Totalitarian sport recruits from early childhood. Following merciless training, the supple child bones are quickly covered with adult musculature, thus creating monstrous deformations. These practices lead to physical and moral dramas. Once their role is completed, the champions are abandoned by the system. Without income or any other profession, they fall into oblivion and end badly. Their name is legion, because there were many of them playing the Soviet anthem in front of international audiences standing at attention.

But the system perished under the rubble of the Berlin Wall. It was at this time that sports missionaries came together as a gang, forming a new social class, comparable to organized crime. From each according to his abilities, to each according to his strength, such could be the adage of the elite of sportsmen. From the past, all they had left was physical strength, so the champions came down to town. If organized crime respects rules and hierarchy, organized sport is a fight without rules. Russian capitalism began with raids by boxers armed with baseball bats. Many athletes have become contract killers. In turn, Russian democratic liberalism expressed itself through the presence of organized sport in places of power. Michail Gloutchenko, the boxing trainer, first becomes a “thief in law” (a supreme rank in the Russian criminal world) and head of the Tambov criminal organization, one of the most powerful. Faithful to the Olympic motto, “Citius, altius, fortius”, he was elected deputy in the ultra-nationalist party (LDPR) of Vladimir Zhirinovsky. It was he who organized the assassination of Galina Starovoitova, a great lady of the political world.

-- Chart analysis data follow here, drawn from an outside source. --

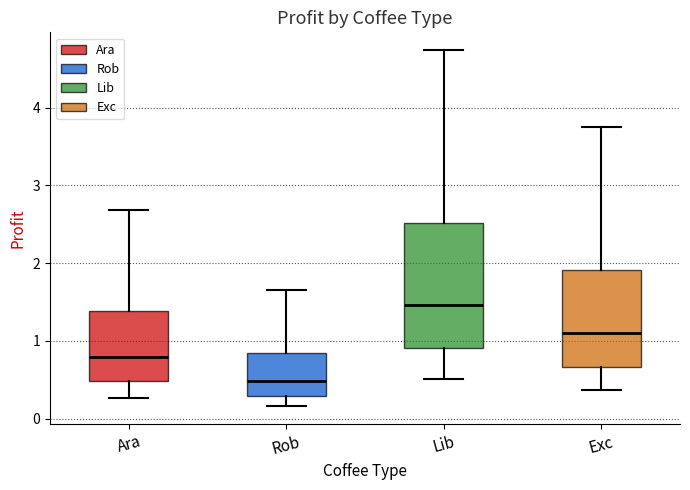

Reading left to right, read every box against the y-axis: the position of its median line, the range the box covers, and the ends of its whiskers. The values are not printed on the chart, so give them approximately, as read against the axis.

Ara: median 0.8, box 0.5 to 1.4, whiskers 0.3 to 2.7
Rob: median 0.5, box 0.3 to 0.8, whiskers 0.2 to 1.6
Lib: median 1.5, box 0.9 to 2.5, whiskers 0.5 to 4.7
Exc: median 1.1, box 0.7 to 1.9, whiskers 0.4 to 3.8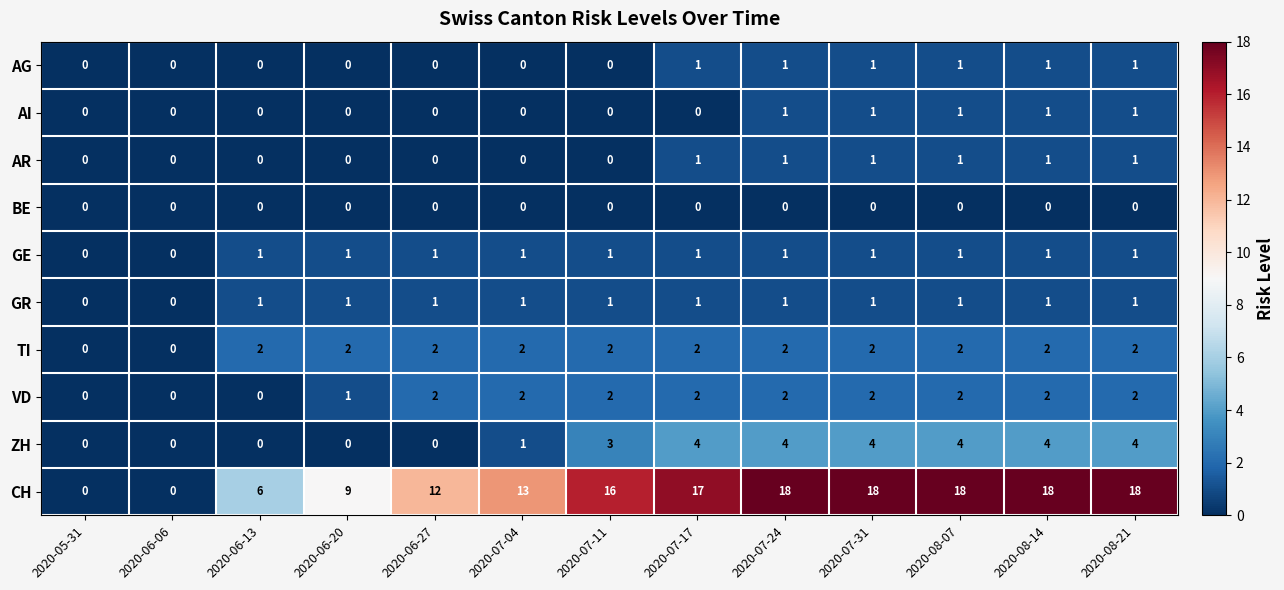

The value of CH at 2020-08-14 is 18. True or false?

True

Serguei Skorochkin, vodka baron, criminal and deputy, is a former boxer. Deputy Anatoly Bykov, organizer of several murders and director of the aluminum plant in his spare time, also comes from boxing. Irina Viner, director of the gymnastics federation is the wife of the biggest businessman Alicher Ousmanov, close to power and now targeted by sanctions. The influence of this woman is so important that one wonders which of the two serves as the other’s cover. According to the former president of the Union of Journalists Igor Yakovenko, there were, under the presidency of Boris Yeltsin, nineteen deputies in the Duma who were former sportsmen, openly criminals, sponsors or executors of assassinations .

Cooking the Kremlin lords

For more than a year, Russians have viewed the bombings in Ukraine as an MMA match. Those who thought that the arrival of drones on Russian territory would change the behavior of these lovers of combat without rules were mistaken. The explosions in Moscow’s upscale neighborhoods provoked cries of joy approved and even provoked by Prigozhin. He understood that bloodlust is neither racist nor patriotic. She is barbaric. Talking to the enraged crowd, Prigojine knows how to do it. While Putin was studying law in college, he studied the science of prison survival. He was able to tame Putin’s paranoia, which ate out of his hand. From now on, the president’s chef calls to cook the lords of the Kremlin. When you lose to the external adversary, you have to find an internal enemy. Why not the former judoka Putin? Has the endurance of cross-country skiing got the better of the grips of martial arts?

Meanwhile, far from Moscow, a certain White Rex, Denis Kapustine, head of the Russian volunteer corps, is spreading terror on the Russian-Ukrainian border. Amateur of MMA and organizer of the fights between the supporters of football in Germany and in France, it is today prohibited on the whole of the European territory. Openly neo-Nazi, he wants Putin’s skin.

Never has Russian sport been so political as in the last thirty years. Is it the apology of force in a country where no institution works, not even that of totalitarian power?

*Natalia Turine is a journalist, photographer and editor. She is the owner of the Globe Russian bookshop in Paris.